Konsep yang telah dirancang oleh Pemkot Ambon akan menjadikan lokasi Pasar Apung sebagai tapak pembangunan, lengkap dengan fasilitas modern, area UMKM, dan sentuhan arsitektur lokal yang menghormati identitas Ambon.

“Papalele Square bukan hanya tempat jual beli, tapi akan menjadi bagian dari narasi pariwisata kita. Wisatawan yang datang ke Ambon tidak hanya melihat pemandangan, tapi bisa mengalami langsung budaya ekonomi rakyat kita,” jelas Bodewin.

Tata Kota Inklusif dan Berbasis Identitas

Terobosan ini menjadi bagian dari upaya besar Pemkot Ambon untuk menata ulang kota secara lebih inklusif dan berakar pada sejarah.

Ambon sebagai kota tua di timur Indonesia memiliki narasi panjang sebagai pusat perdagangan rempah dan interaksi budaya.

Namun dalam perkembangannya, wajah kota sering kali melupakan kelompok masyarakat kecil yang justru menjadi denyut kehidupan sehari-hari kota.

Pembangunan Papalele Square juga akan dilengkapi dengan lahan parkir representatif bagi pengunjung kawasan Mardika—langkah yang tidak hanya memfasilitasi pengunjung tetapi juga menata lalu lintas dan estetika kota.
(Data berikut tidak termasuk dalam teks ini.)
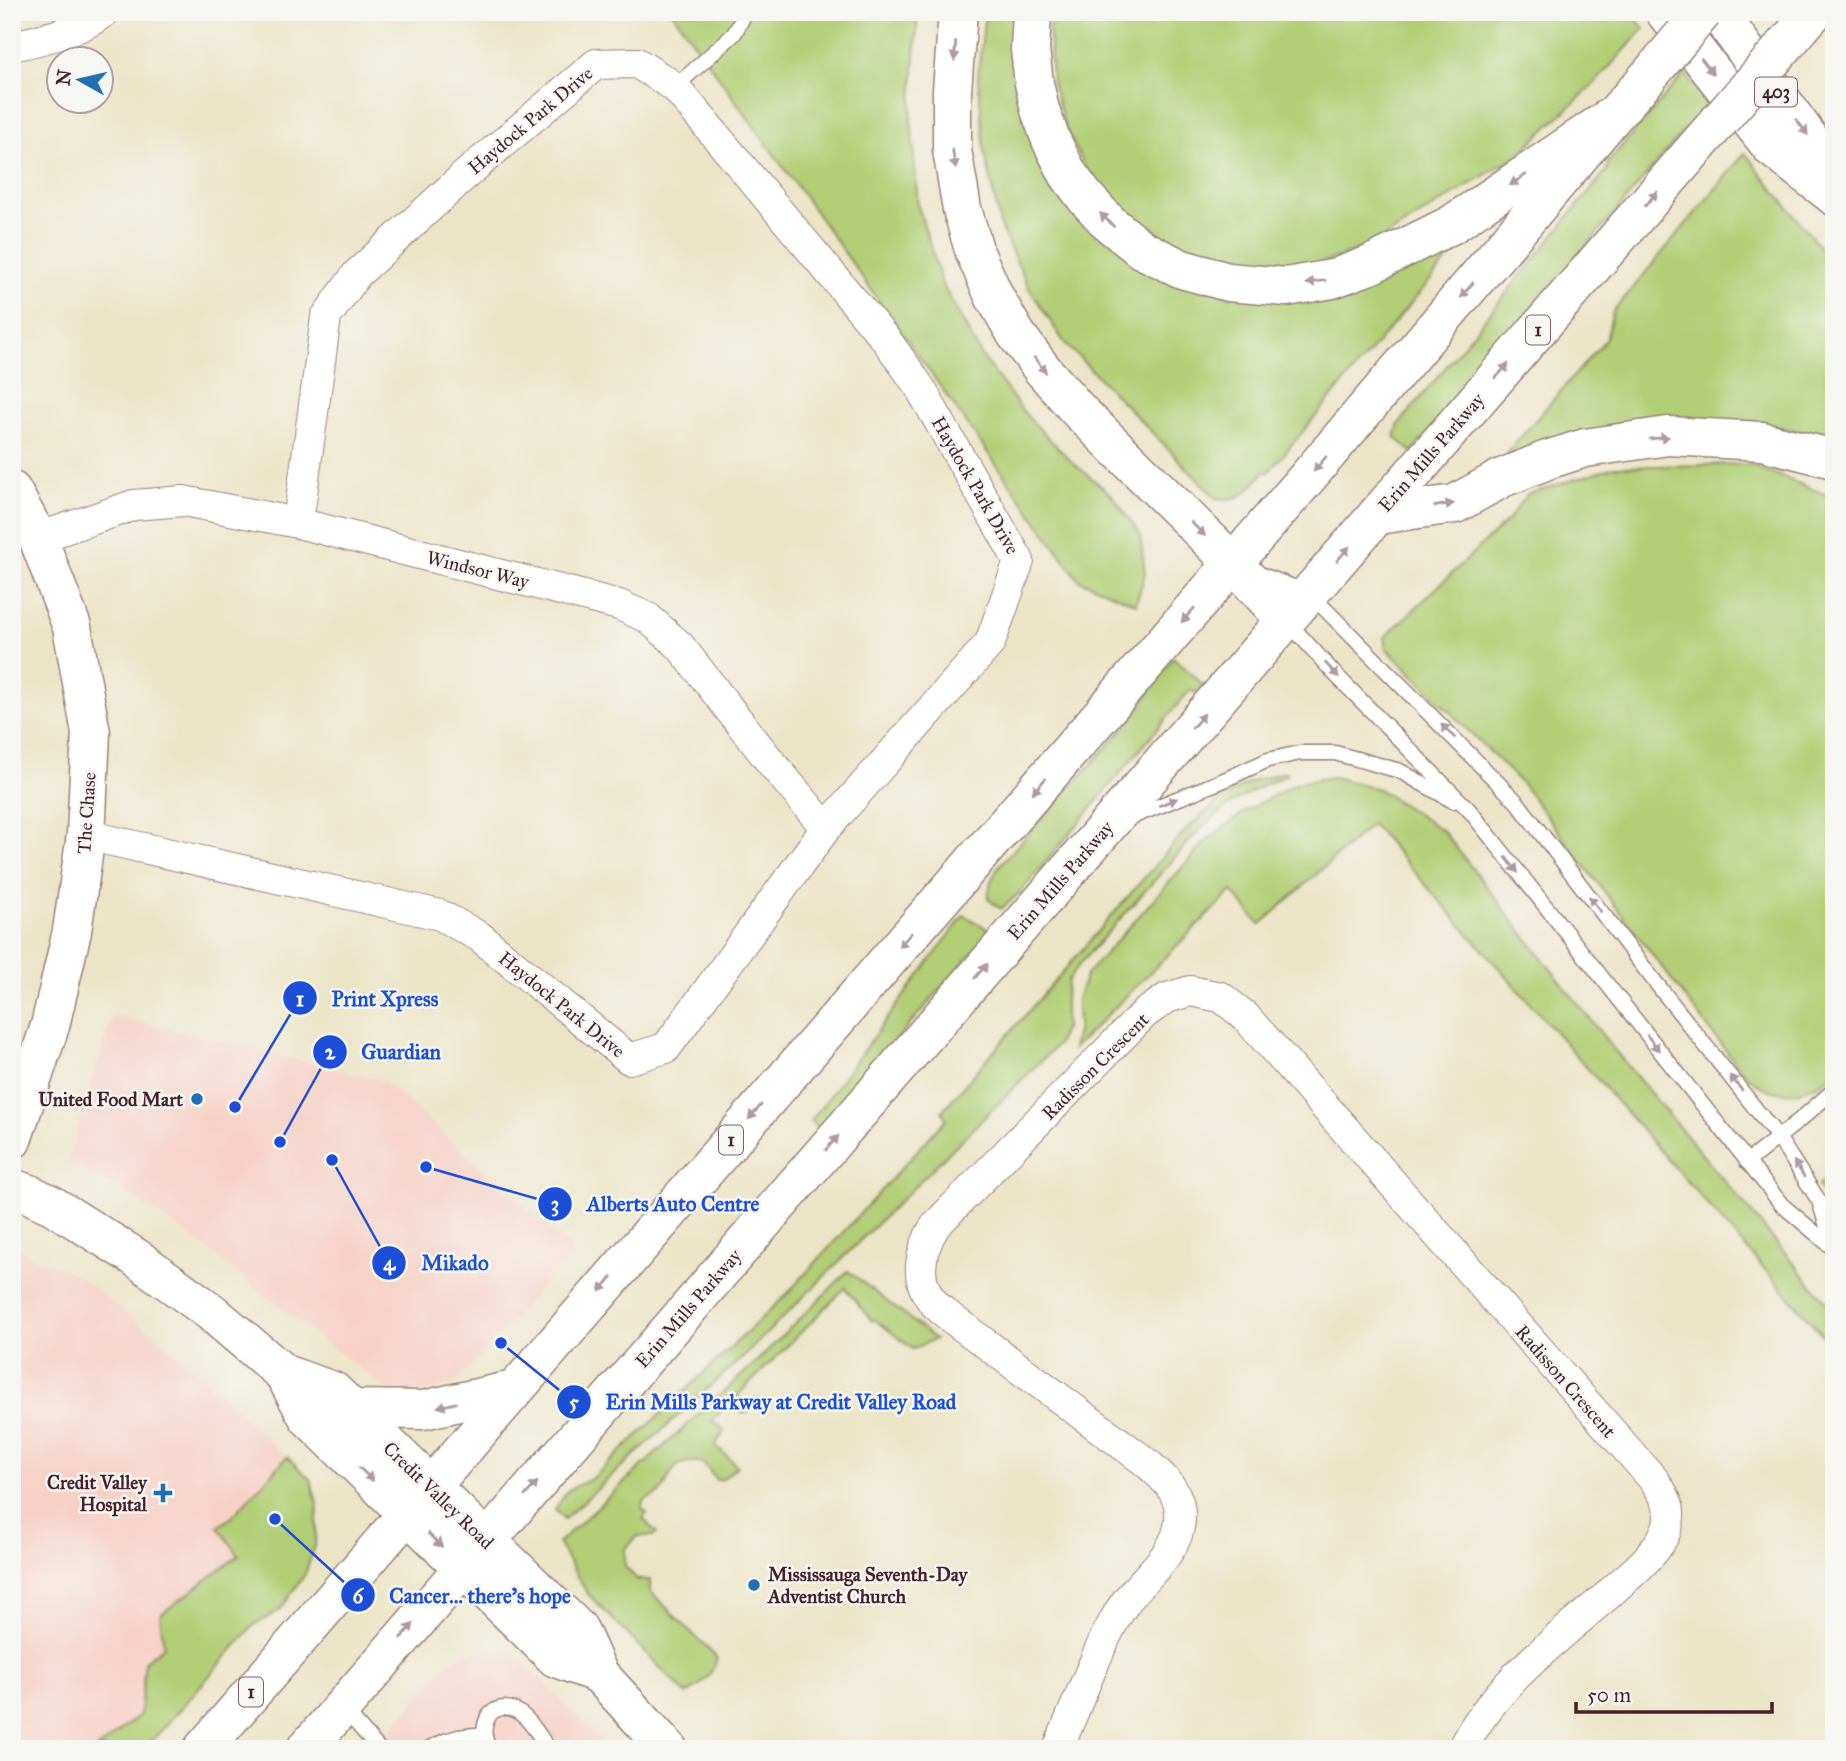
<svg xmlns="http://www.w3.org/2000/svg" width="1846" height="1761" font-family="'IM FELL Great Primer',serif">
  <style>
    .built { fill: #f7d1c6 }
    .green { fill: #b1ce75; stroke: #7e7650; stroke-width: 2 }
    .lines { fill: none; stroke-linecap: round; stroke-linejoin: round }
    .lane-casing { stroke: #9a8279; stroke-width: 17 }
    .street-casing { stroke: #9a8279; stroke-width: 32 }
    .secondary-casing { stroke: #9a8279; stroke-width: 41 }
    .primary-casing { stroke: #9a8279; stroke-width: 41 }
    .highway-casing { stroke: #9a8279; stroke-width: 41 }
    .lane { stroke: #fff; stroke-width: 14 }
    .street { stroke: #fff; stroke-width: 30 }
    .secondary { stroke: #fff; stroke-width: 38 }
    .primary { stroke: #fff; stroke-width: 38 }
    .highway { stroke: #fff; stroke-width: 38 }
    .primary-bridge-casing { stroke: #9a8279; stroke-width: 41; stroke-linecap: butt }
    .primary-bridge { stroke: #fff; stroke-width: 38 }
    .oneway { fill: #ae9aa0 }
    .poi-dot { fill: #1f6fb2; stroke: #f6f6f2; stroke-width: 2.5 }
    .labels { text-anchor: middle; stroke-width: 5; stroke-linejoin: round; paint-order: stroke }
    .shield { fill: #f6f6f2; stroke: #7e6067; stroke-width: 2 }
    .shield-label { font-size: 18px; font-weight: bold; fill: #4a1f2b }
    .street-label { font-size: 19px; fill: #4a1f2b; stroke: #f6f6f2 }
    .poi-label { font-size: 19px; font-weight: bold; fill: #4a1f2b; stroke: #f6f6f2; text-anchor: end }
    .leader { fill: none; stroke: #1d4ed8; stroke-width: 2.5 }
    .callout-dot { fill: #1d4ed8; stroke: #f6f6f2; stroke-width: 2.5 }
    .mark-label { font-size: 21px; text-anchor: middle; font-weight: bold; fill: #fff }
    .callout-label { font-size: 21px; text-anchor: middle; font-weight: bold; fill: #1d4ed8; stroke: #f6f6f2; stroke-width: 5; stroke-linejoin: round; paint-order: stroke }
  </style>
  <rect width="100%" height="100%" fill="#f6f6f2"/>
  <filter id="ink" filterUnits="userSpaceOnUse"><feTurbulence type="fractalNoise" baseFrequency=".0143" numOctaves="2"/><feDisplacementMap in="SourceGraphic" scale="14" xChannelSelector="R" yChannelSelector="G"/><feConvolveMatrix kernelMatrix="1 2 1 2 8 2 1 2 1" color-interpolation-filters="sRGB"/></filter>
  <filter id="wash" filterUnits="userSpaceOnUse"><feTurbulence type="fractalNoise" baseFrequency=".00686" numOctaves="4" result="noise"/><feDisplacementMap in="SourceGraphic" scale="28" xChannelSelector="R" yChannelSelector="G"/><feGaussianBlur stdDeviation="1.57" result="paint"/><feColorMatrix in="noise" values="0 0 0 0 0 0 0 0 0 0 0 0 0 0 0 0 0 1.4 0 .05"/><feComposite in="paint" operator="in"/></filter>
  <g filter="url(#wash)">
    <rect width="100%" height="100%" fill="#ebe5c7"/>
    <!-- built -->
    <path class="built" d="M112 1015 384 1081 574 1250 457 1381 437 1390 408 1393 389 1392 198 1242 130 1195 68 1161Z
      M12 1247 80 1277 174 1351 311 1480 318 1507 315 1546 305 1574 280 1610 253 1626 145 1749H12Z
      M487 1649 512 1653 541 1679 610 1749H373L451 1660 465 1653Z"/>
    <!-- green -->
    <path class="green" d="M672 12H918L911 117 918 206 942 284 981 355 1025 414 1072 462 1112 495 1140 534 1145 573 1136 604 1079 580Z
      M985 12H1020L1061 190 1229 297 1453 240 1460 245 1268 473 1265 471C1248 490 1244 502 1216 498L1064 342 1029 288 1001 229 985 153 978 77Z
      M1051 12H1631L1644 29 1593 85 1519 154 1372 245 1319 264 1269 269 1221 264 1188 253 1127 219 1087 171 1066 129 1052 83 1049 28Z
      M1685 73 1707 104 1412 452 1395 437 1399 424 1607 170 1608 162Z
      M1745 153 1834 265V441L1806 432 1754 422 1712 419H1672L1508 457 1507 453 1606 339 1613 312Z
      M1750 464 1834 498V1073C1815 1090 1785 1100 1761 1086 1753 1082 1746 1074 1739 1068L1522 784 1385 647V637L1508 520 1527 494 1614 467Z
      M1173 657 1203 685 1197 693 1190 690 1020 893 1001 909 988 899 991 881 999 866 1132 719Z
      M1285 772 1287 775 1264 785 1230 804 1201 828 1078 966 1068 980 1065 998V1028L1057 1045 747 1353 564 1519 555 1509 568 1490 593 1478 787 1294 946 1119 942 1111 1185 831 1223 797 1253 781Z
      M1333 777 1378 789 1443 831 1615 1051 1834 1311V1348L1372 824 1260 925 1232 891 1073 1049 1078 1027 1077 999 1086 975 1207 840 1247 810 1297 783Z
      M964 915 991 931 818 1130 811 1121Z
      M1834 1171V1210L1818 1186Z
      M848 1271 935 1339 913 1349 874 1319 872 1321 845 1288 737 1396 749 1408V1410L744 1413 729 1403 712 1421 724 1429V1432L715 1445 737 1466 723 1479 716 1480C712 1475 707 1466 702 1463 694 1460 681 1462 675 1468 669 1474 667 1485 661 1491 653 1500 643 1494 642 1509L647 1513 643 1519 657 1533 654 1536H638L625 1549V1567L638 1580H650V1591L717 1658C712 1675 702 1686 686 1694L587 1593 558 1543 755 1363Z
      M287 1457 311 1480 318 1507 315 1546 305 1574 280 1610 253 1626 145 1749H97L140 1715 145 1661 164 1646 160 1615 239 1555 218 1527 232 1517Z"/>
  </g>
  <g filter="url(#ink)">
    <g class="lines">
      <!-- lane casing -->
      <g class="lane-casing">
        <path id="lane" d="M675 87 734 34 746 12
          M1257 573 1309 593 1517 802 1652 978 1778 1137 1819 1201 1834 1249
          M1287 621 1333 672 1470 811 1782 1205 1833 1248
          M1129 818 1224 780 1268 760 1300 753H1335L1400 771 1453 801
          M1747 1162 1801 1119 1834 1090
          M343 1708 379 1749
          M445 1741 458 1737 484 1734
          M428 1749 445 1741 452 1748
          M490 1749C477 1730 488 1700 514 1710 529 1716 539 1736 548 1748"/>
      </g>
      <!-- street casing -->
      <g class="street-casing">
        <path id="street" d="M12 46C44 39 78 32 104 12
          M38 538 134 505 183 501 298 523 619 605 648 618 680 646 769 760 826 828
          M86 835 440 915 480 937 629 1059 666 1048 826 828 990 643 1019 561 919 386 887 341 675 87 637 63 596 64 464 176 357 274 326 317 298 523
          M1058 1749C1069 1722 1080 1696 1091 1670 1101 1647 1111 1623 1125 1603 1143 1577 1178 1554 1180 1520 1182 1493 1165 1479 1147 1463L951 1318C946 1313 939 1309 934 1303 913 1279 920 1251 935 1226L1144 1014 1167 998 1190 991 1221 997 1245 1016 1655 1481C1667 1499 1675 1513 1664 1535 1653 1558 1627 1577 1609 1594 1556 1640 1494 1685 1462 1749"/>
      </g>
      <!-- secondary casing -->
      <g class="secondary-casing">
        <path id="secondary" d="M12 491 38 538 72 627 91 733 86 835 72 931 50 1026 12 1140
          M12 1188 29 1194 52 1205 135 1257 211 1312 284 1374 333 1391 579 1630 599 1674 668 1749
          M284 1374 308 1417 556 1658 599 1674
          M351 1409 423 1410 513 1390"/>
      </g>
      <!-- primary casing -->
      <g class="primary-casing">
        <path id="primary" d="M1233 563 1286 620
          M203 1749 1306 479 1511 238 1615 114 1648 77
          M306 1749 1699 144"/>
      </g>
      <!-- highway casing -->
      <g class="highway-casing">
        <path id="highway" d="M958 12 952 90V150L962 209 975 253 994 296 1016 334 1042 369 1078 410 1233 563
          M1032 12 1030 50 1034 83 1040 110 1051 140 1068 174 1085 197 1109 223 1141 249 1182 269 1228 282 1286 287 1332 279 1370 265 1451 225 1615 114
          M1665 12 1772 148 1834 196
          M1718 12 1834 173
          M1377 515 1455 504 1502 478 1547 460 1585 448 1668 436 1762 441 1834 459"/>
      </g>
      <!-- lane -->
      <use href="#lane" class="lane"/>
      <!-- street -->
      <use href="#street" class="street"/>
      <!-- secondary -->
      <use href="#secondary" class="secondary"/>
      <!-- primary -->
      <use href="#primary" class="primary"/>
      <!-- highway -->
      <use href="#highway" class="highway"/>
      <!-- primary-bridge casing -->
      <g class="primary-bridge-casing">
        <path id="primary-bridge" d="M1648 77 1703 12
          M1699 144 1814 12"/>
      </g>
      <!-- primary-bridge -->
      <use href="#primary-bridge" class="primary-bridge"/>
    </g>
    <!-- one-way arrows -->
    <defs><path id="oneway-solid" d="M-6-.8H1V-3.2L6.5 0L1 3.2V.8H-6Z" transform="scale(1.75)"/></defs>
    <g class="oneway">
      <use href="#oneway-solid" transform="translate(955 51) rotate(94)"/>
      <use href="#oneway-solid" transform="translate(1707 66) rotate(52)"/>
      <use href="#oneway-solid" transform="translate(1802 127) rotate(54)"/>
      <use href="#oneway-solid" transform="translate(954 159) rotate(81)"/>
      <use href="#oneway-solid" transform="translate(1518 180) rotate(146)"/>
      <use href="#oneway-solid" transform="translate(1651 199) rotate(-49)"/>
      <use href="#oneway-solid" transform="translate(1107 220) rotate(-136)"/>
      <use href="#oneway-solid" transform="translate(1316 282) rotate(170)"/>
      <use href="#oneway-solid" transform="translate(1467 290) rotate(130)"/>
      <use href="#oneway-solid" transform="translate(1040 365) rotate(52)"/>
      <use href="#oneway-solid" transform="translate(1502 371) rotate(-49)"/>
      <use href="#oneway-solid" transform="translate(1659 438) rotate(-6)"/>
      <use href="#oneway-solid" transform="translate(1320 464) rotate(130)"/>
      <use href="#oneway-solid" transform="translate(1444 505) rotate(-9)"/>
      <use href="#oneway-solid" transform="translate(1198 529) rotate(45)"/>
      <use href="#oneway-solid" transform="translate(1343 554) rotate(-49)"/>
      <use href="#oneway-solid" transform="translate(1188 615) rotate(131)"/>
      <use href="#oneway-solid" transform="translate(1332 670) rotate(47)"/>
      <use href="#oneway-solid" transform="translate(1198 721) rotate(-49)"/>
      <use href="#oneway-solid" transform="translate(1448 731) rotate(-135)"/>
      <use href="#oneway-solid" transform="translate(1039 786) rotate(131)"/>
      <use href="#oneway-solid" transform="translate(1168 802) rotate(-22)"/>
      <use href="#oneway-solid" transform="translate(1512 865) rotate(52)"/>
      <use href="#oneway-solid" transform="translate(1595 904) rotate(-128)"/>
      <use href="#oneway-solid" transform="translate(905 940) rotate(131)"/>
      <use href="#oneway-solid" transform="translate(981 971) rotate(-49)"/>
      <use href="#oneway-solid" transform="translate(1653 1043) rotate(52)"/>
      <use href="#oneway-solid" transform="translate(1736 1083) rotate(-129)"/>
      <use href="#oneway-solid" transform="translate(755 1112) rotate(131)"/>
      <use href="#oneway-solid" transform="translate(832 1143) rotate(-49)"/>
      <use href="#oneway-solid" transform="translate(1799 1169) rotate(-123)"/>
      <use href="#oneway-solid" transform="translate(606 1284) rotate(131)"/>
      <use href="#oneway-solid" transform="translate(447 1405) rotate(167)"/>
      <use href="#oneway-solid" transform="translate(366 1474) rotate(44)"/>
      <use href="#oneway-solid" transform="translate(531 1489) rotate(-49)"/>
      <use href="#oneway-solid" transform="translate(435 1540) rotate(44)"/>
      <use href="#oneway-solid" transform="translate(407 1631) rotate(-49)"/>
    </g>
  </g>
  <!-- markers -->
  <g class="poi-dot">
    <circle cx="197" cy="1099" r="7"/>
    <path d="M159.5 1482.5h7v7h7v7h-7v7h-7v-7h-7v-7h7z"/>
    <circle cx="754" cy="1585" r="7"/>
  </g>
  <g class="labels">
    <!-- shield labels -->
    <g class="shield">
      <rect x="1755" y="77.5" width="42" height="29" rx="5"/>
      <rect x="1526" y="315.5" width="24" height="29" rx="5"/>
      <rect x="719" y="1125.5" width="24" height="29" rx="5"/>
      <rect x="239" y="1677.5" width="24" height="29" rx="5"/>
    </g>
    <g class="shield-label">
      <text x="1776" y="98">403</text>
      <text x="1538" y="336">1</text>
      <text x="731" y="1146">1</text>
      <text x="251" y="1698">1</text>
    </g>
    <!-- street labels -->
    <g class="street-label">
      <text transform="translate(530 120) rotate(-40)" y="7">Haydock Park Drive</text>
      <text transform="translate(1431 452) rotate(-49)" y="7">Erin Mills Parkway</text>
      <text transform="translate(976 485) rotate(60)" y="7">Haydock Park Drive</text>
      <text transform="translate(478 569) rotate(14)" y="7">Windsor Way</text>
      <text transform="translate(86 813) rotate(-86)" y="7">The Chase</text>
      <text transform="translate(1060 880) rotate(-49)" y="7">Erin Mills Parkway</text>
      <text transform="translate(562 1004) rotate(39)" y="7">Haydock Park Drive</text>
      <text transform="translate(1095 1066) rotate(-45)" y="7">Radisson Crescent</text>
      <text transform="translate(688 1308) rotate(-49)" y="7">Erin Mills Parkway</text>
      <text transform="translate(1566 1381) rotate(49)" y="7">Radisson Crescent</text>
      <text transform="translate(439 1495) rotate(44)" y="7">Credit Valley Road</text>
    </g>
    <!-- poi labels -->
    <g class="poi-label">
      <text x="183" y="1106">United Food Mart</text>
      <text x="147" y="1489">Credit Valley<tspan x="147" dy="22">Hospital</tspan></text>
      <text x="768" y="1581" text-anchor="start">Mississauga Seventh-Day<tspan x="768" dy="22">Adventist Church</tspan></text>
    </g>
  </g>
  <!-- callouts -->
  <path class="leader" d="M235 1107L300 998M280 1142L330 1052M426 1167L555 1204M332 1160L389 1263M501 1343L574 1402M275 1519L358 1595"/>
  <g class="callout-dot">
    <circle cx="235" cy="1107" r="7"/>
    <circle cx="280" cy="1142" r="7"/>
    <circle cx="426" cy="1167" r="7"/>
    <circle cx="332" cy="1160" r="7"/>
    <circle cx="501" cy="1343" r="7"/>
    <circle cx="275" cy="1519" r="7"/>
    <circle cx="300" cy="998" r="18"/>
    <circle cx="330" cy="1052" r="18"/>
    <circle cx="555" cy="1204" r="18"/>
    <circle cx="389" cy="1263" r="18"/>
    <circle cx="574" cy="1402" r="18"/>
    <circle cx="358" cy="1595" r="18"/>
  </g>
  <g class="mark-label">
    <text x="300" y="1006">1</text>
    <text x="330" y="1059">2</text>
    <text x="555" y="1211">3</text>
    <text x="389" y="1270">4</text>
    <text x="574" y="1409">5</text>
    <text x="358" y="1603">6</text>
  </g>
  <g class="callout-label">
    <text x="385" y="1006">Print Xpress</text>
    <text x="401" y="1059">Guardian</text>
    <text x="673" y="1211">Alberts Auto Centre</text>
    <text x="455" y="1270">Mikado</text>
    <text x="781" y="1409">Erin Mills Parkway at Credit Valley Road</text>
    <text x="480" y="1603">Cancer… there’s hope</text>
  </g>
  <!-- margin -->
  <rect width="1846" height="1761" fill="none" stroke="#f6f6f2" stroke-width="42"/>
  <!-- north arrow -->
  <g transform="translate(80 80) rotate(278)"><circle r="33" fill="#f6f6f2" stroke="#b1a0a2" stroke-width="2"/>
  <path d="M0-5L12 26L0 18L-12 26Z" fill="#1f6fb2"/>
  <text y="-10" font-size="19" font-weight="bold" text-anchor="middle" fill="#4a1f2b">N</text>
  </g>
  <!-- scale -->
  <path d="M1576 1702v10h196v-10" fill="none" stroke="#4a1f2b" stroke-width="3.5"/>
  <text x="1587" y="1702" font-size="21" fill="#4a1f2b" stroke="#f6f6f2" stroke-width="5" paint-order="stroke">50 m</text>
</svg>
“Kita ingin membangun kota yang bukan hanya modern, tapi punya jiwa. Kota yang memberi ruang pada semua lapisan masyarakatnya. Ini soal keadilan dan warisan budaya,” tambahnya.

Masa Depan Kota yang Lebih Adil dan Manusiawi

Dengan rencana pembangunan dimulai tahun depan, Papalele Square menjadi salah satu simbol dari arah baru Kota Ambon: kota yang tumbuh tanpa meninggalkan akarnya.

Kepemimpinan Bodewin–Ely berupaya menghadirkan pembangunan yang tidak melulu vertikal dan betonisasi, tetapi pembangunan yang memberi ruang pada sejarah, budaya, dan manusia.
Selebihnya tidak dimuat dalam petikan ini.